18/1/2013: Abstract submissions open

5/3/2013: Deadline for booking on-campus accommodation

7/3/2013: EXTENDED!! Deadline for application for bursaries

10/3/2013: Deadline for registration

10/3/2013: Deadline for submission of abstracts

24 - 27/3/2013: Colloquium

The conference is being held in the East Building on the University of Bath campus. Maps and directions can be found at http://www.bath.ac.uk/about/gettinghere/.

Talks will be held in East Building 1.1 and refreshments will be served in the East Building foyer.

go.bath.ac.uk/bctcsregistration

Samson Abramsky, University of Oxford.

Abstract to follow.

Extensive and expensive testing is the primary method used to gain confidence in safety-critical software today. There are some notable exceptions where formal software verification has been successfully used and scaled to large industrial projects. SPARK is a programming language, a set of verification tools, and a design approach for such critical systems. A number of military and commercial high integrity projects, ranging from 10 000 to 5 million lines of code, have been developed in SPARK. Examples include Rolls Royce Trent (engine control), EuroFighter Typhoon (military aircraft), and NATS iFACTS (air traffic control).

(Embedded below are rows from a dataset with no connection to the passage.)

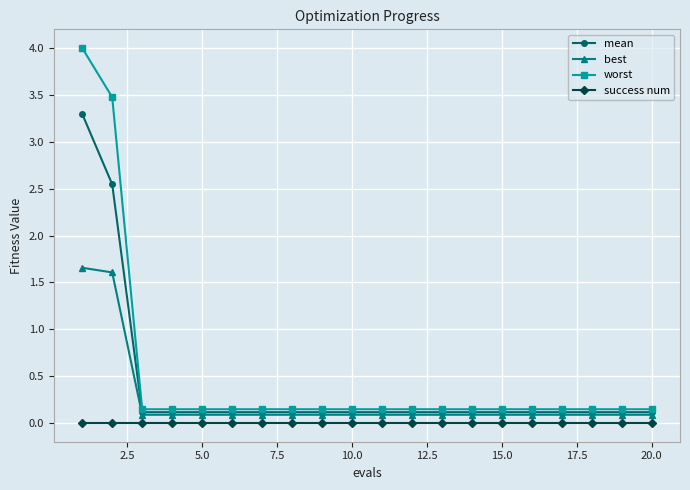

What is the greatest value displayed?

4.0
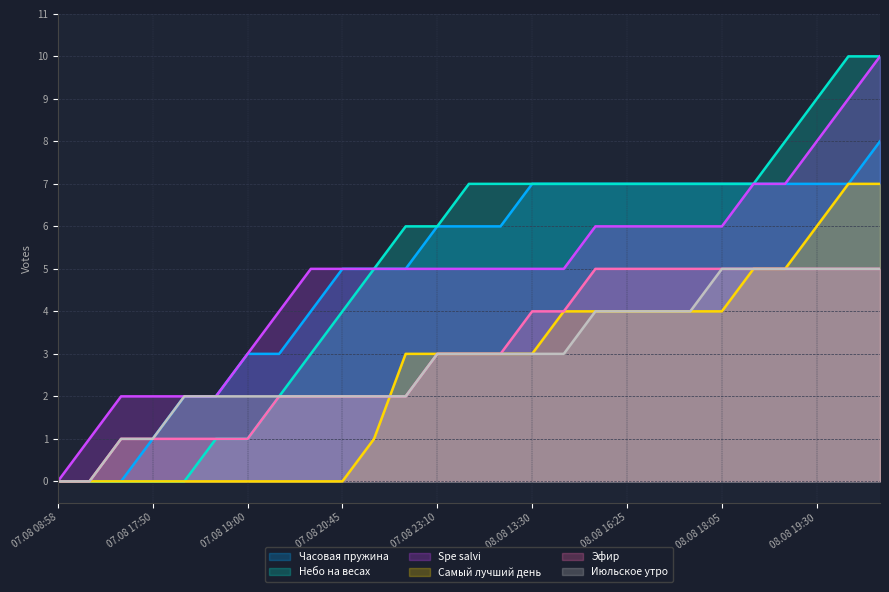

Between which two adjacent categories do Июльское утро and Самый лучший день first intersect?

10 and 11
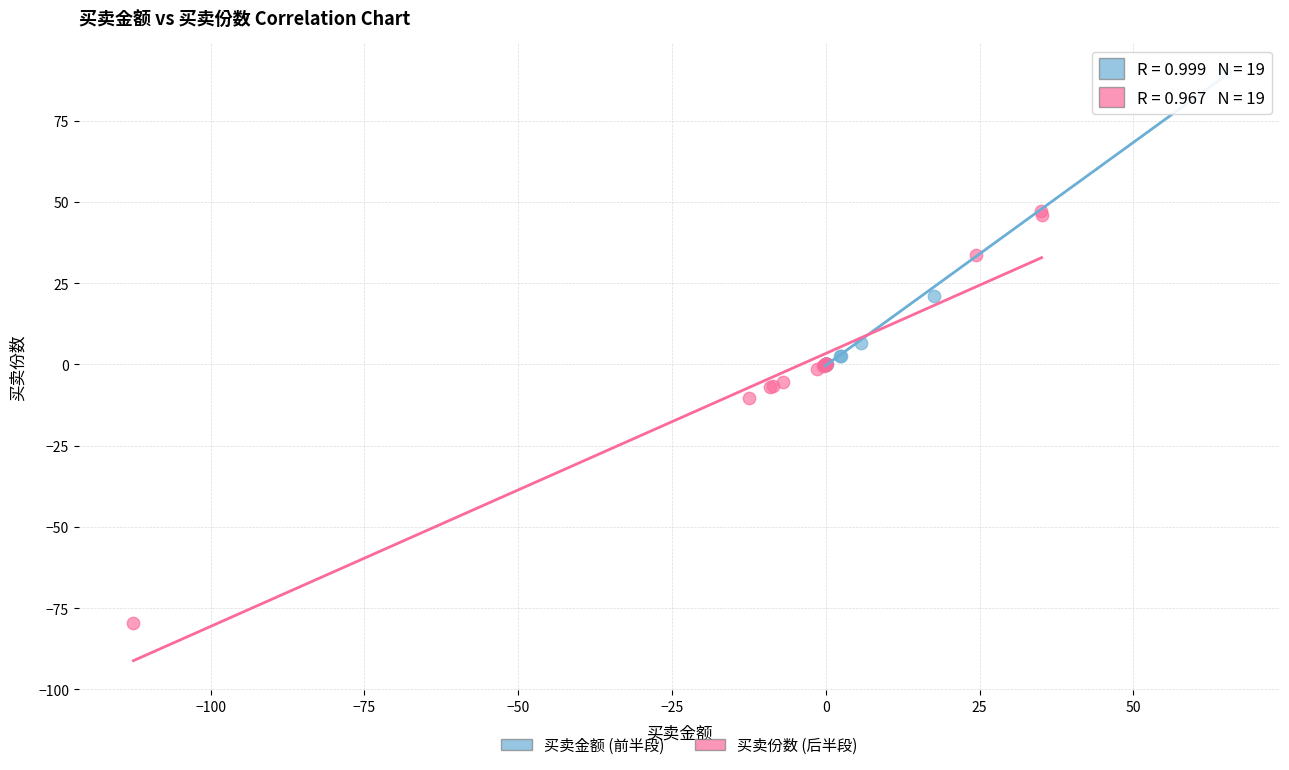

Which series contains the highest Y value?

买卖金额 (前半段)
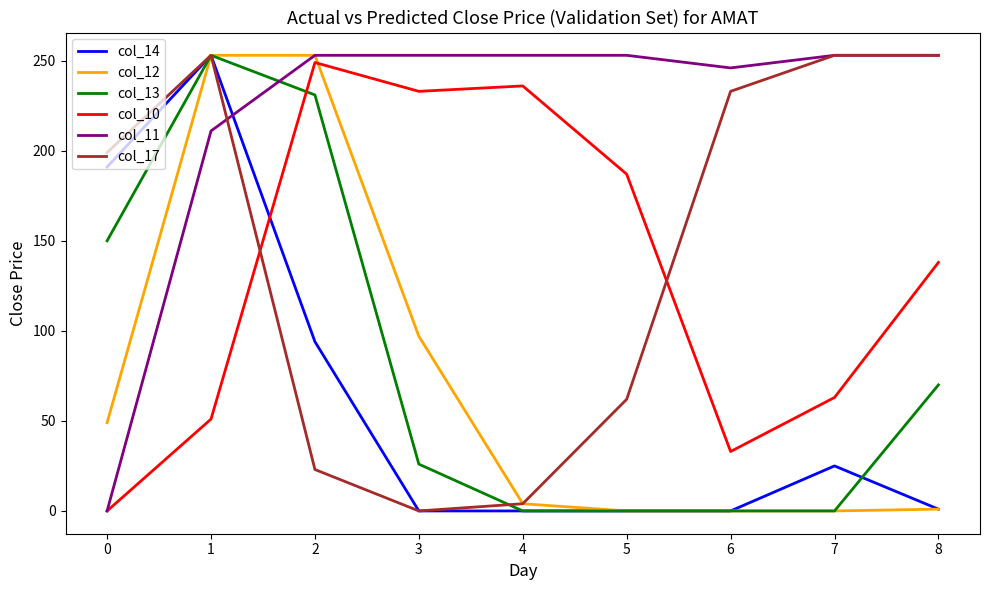

What are all the series names shown in the legend?

col_14, col_12, col_13, col_10, col_11, col_17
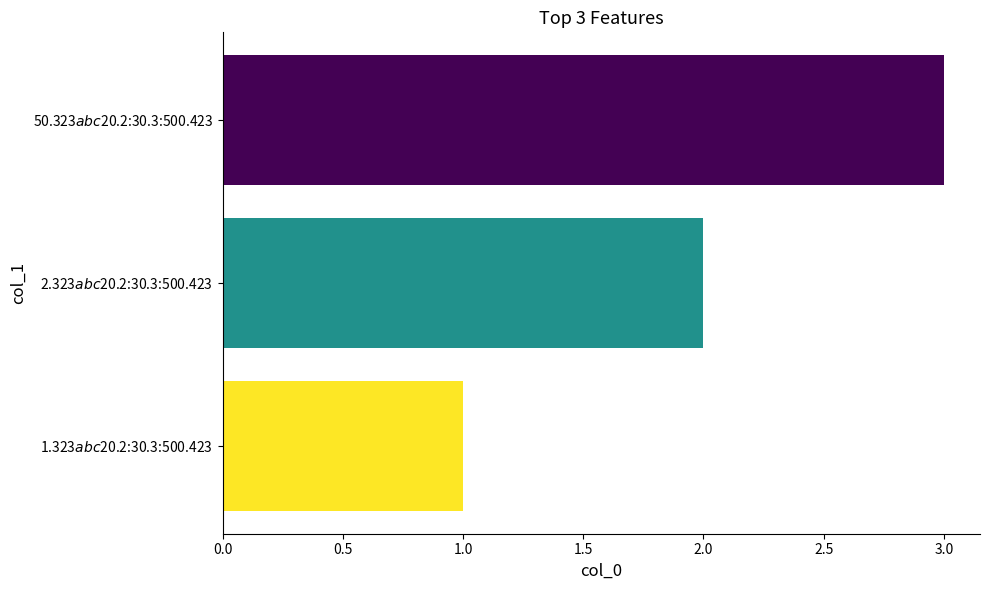

What is the sum of all values?

6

We have identified two reasons why formal program verification is still a hard sell: 1) the difficulty of reaching non-expert users, and 2) the lack of a convincing cost-benefit argument. In this talk I will describe our approach to solve those two problems in the design of the new SPARK 2014 language and its associated verifying compiler, developed jointly by Altran UK and AdaCore. I will give an overview of some lessons learned from the programming language and verification research community, from the development of industrial standards such as DO-178C, and from our experiences in the industrial use of SPARK. In particular I will describe our unique integration of testing and proving. We argue that subprogram level formal verification using SPARK 2014 can be cheaper than testing in DO-178C terms, and that our integrated approach allows a mix of test and proof so that the most cost-effective method can be used for each part of a program.

Susanne Albers, Humboldt-Universität zu Berlin, the LMS-sponsored keynote speaker in Discrete Mathematics.

We study algorithmic techniques for energy savings in computer systems. We consider power-down mechanisms that transition an idle system into low power stand-by or sleep states. Moreover, we address dynamic speed scaling, a relatively recent approach to save energy in modern, variable-speed microprocessors.

In the first part of the talk we survey important results in the area of energy-efficient algorithms. In the second part we investigate a setting where a variable-speed processor is equipped with an additional sleep state. This model integrates speed scaling and power-down mechanisms. We consider classical deadline-based scheduling and settle the complexity of the offline problem. As the main contribution we present an algorithmic framework that allows us to develop a number of significantly improved constant-factor approximation algorithms.

Assia Mahboubi, INRIA - École Polytechnique.

For the last decades, computers have been playing an increasing role in the everyday activity of many researchers in mathematics: for typesetting articles, for testing conjectures, and sometimes even for validating parts of proofs by large computations. However most mathematicians are hardly familiar with "proof assistants", which are also pieces of software for "doing mathematics with a computer". These systems allow their users to trust with the highest degree of certainty the validity of the proofs they have carefully described to the machine. So far proof assistants have been successfully employed to verify the correctness of hardware and software components with respect to given specifications, scrutinizing proofs that are too long and pedestrian to be checked by hand. In September 2012, a proof of the Odd Order Theorem (Feit-Thompson, 1963), which is a milestone for the the classification of finite simple groups, was machine-checked by the Coq proof assistant. In this case, the computer has verified a proof which does not rely on heavy computations but on a sophisticated combination of mathematical theories resulting in one of the longest published proof of its time. In this talk we will give an overview of the panel of research areas and methodologies that should be combined in order to ensure the success of such a formalization. Black (or white) board will eventually never be surpassed to convey and give rise to the intuitions of the mind who discovers new mathematics, but having proofs checked by a machine rather than by a human reviewer may open some new perspectives we will discuss.